En son ne zaman iyilik yaptınız?

İyilik, karşılık gözetmeksizin yapılan yardımdır. İyilik yapmak insanı acı çekmekten kurtarır ve insanın kalbine huzur verir. Ayrıca hayata pozitif bakmanın başka bir yoludur. Başkalarına iyilik yaparken aslında biz kendimize de iyilik...

İyilik, karşılık gözetmeksizin yapılan yardımdır. İyilik yapmak insanı acı çekmekten kurtarır ve insanın kalbine huzur verir. Ayrıca hayata pozitif bakmanın başka bir yoludur. Başkalarına iyilik yaparken aslında biz kendimize de iyilik yaparız. “İyilik eden iyilik bulur” sözü boşuna söylenmemiştir.
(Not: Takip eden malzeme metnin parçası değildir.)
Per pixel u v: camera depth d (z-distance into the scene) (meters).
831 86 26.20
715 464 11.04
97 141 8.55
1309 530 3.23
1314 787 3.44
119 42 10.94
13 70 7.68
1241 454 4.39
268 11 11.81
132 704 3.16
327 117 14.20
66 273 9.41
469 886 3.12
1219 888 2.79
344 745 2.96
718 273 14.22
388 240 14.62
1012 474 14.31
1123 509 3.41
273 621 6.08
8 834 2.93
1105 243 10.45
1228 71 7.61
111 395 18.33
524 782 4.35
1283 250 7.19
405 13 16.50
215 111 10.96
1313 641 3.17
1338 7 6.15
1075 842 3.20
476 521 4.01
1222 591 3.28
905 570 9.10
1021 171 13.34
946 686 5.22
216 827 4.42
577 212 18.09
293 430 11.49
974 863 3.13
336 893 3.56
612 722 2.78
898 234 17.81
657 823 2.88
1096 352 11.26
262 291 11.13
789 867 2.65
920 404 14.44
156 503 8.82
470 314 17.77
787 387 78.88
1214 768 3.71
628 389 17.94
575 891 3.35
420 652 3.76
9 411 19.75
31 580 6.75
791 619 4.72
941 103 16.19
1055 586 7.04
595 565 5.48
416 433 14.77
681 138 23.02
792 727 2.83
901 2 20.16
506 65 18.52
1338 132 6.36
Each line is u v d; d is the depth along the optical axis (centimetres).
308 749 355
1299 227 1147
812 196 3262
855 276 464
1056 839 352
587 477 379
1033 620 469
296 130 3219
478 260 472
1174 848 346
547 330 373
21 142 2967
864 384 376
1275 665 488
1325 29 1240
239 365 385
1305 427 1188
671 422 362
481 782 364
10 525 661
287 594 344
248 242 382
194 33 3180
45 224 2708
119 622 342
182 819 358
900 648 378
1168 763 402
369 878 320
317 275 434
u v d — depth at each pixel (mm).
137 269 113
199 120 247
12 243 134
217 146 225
Nefes alırken kendimize, gülümserken hem kendimize hem herkese iyilik etmiş olmuyor muyuz? İşte tam da burada söylenmesi gereken şey “iyi düşün iyi olsun”dur. Ne çok şey söylenmiştir iyiliğe dair ve ne çok şey yapmıştır insanlar karşısındakileri mutlu edebilmek, onlara yardım edebilmek için. İyilik yaptıkça insan içindeki kötülüğü adım adım siler ve iyilikle kötülük arasındaki o ince çizginin olması gereken kısmına geçer. Peki hiç düşündünüz mü bir insana en son ne zaman bir iyilik yaptınız? En son ne zaman birinin gülmesine vesile oldunuz? Öyle ya da böyle hayat denen bu çarkta biz acımasızca onun esiri oluyoruz ve kendimizi kaybediyoruz. İşin içine ne kadar maddiyat giriyorsa biz o kadar canavarlaşıveriyoruz. Zamanın getirdiği bir yanlış mıdır nedir bilmiyorum ama sanki iyi insanlar artık azalıyor. Çağımızın en büyük hastalığı bu olmalı. Kendimizi bir telaşa kaptırmışız ve bir yoğunluk ki almış başını gidiyor. Bu telaş kalbimizi karartıyor, oradaki iyi yanımızı köreltiyor. Ama bu iyi insanların olmadığı anlamına gelmesin. Onlar hep bir yerlerde var ve iyiliğe ihtiyacı olan insanlar için yaşıyorlar. Geçenlerde dinlediğim bir olayı sizinle paylaşmak istiyorum. Henüz 6 yaşında birinci sınıf öğrencisi olan küçük bir kız çocuğu… Hocam onunla karşılaştığında küçük kız hüngür hüngür ağlıyormuş ve hocam ne sorarsa sorsun hiçbir şey söylemiyormuş. En sonunda:“Bugün arkadaşıma iyilik yapamadım, onun için ağlıyorum!” demiş. Ne büyük bir kalptir bu. Daha 6 yaşında.. Birçok insana ders olmalıdır bu. Hocam ona nasıl bir iyilik yapıyordun diye sorduğundaysa aldığı cevap şudur: “Arkadaşımın annesi çalışıyor. Ben onu her gün bize yemeğe götürüyorum ama bugün götüremedim.” Bunun üzerine sanırım söylenecek pek de bir şey yoktur. Ayrıca MEB’in okullarda uyguladığı İyilik Günlüğüm Projesi de oldukça yerinde bir çalışma olmuştur. Öğrencileri daha küçük yaşlarda iyiliğe sevk etmek son zamanlarda verilmiş en güzel kararlardan birisidir. İyi olmak için ayrıca bir güç harcamayacaksınız çünkü bu kendiliğinden olan bir şeydir. Sadece bunun için bir adım atmanız yeterli. Biz işe gülümsemekle ve iyi düşünmekle başlayalım. Ve birbirimize bulaştıralım farkında olmadan bunun çünkü iyilik bulaşıcıdır. İyilik ilkbaharın o tertemiz havası gibi insana huzur verir. İnsanın ruhunu besler.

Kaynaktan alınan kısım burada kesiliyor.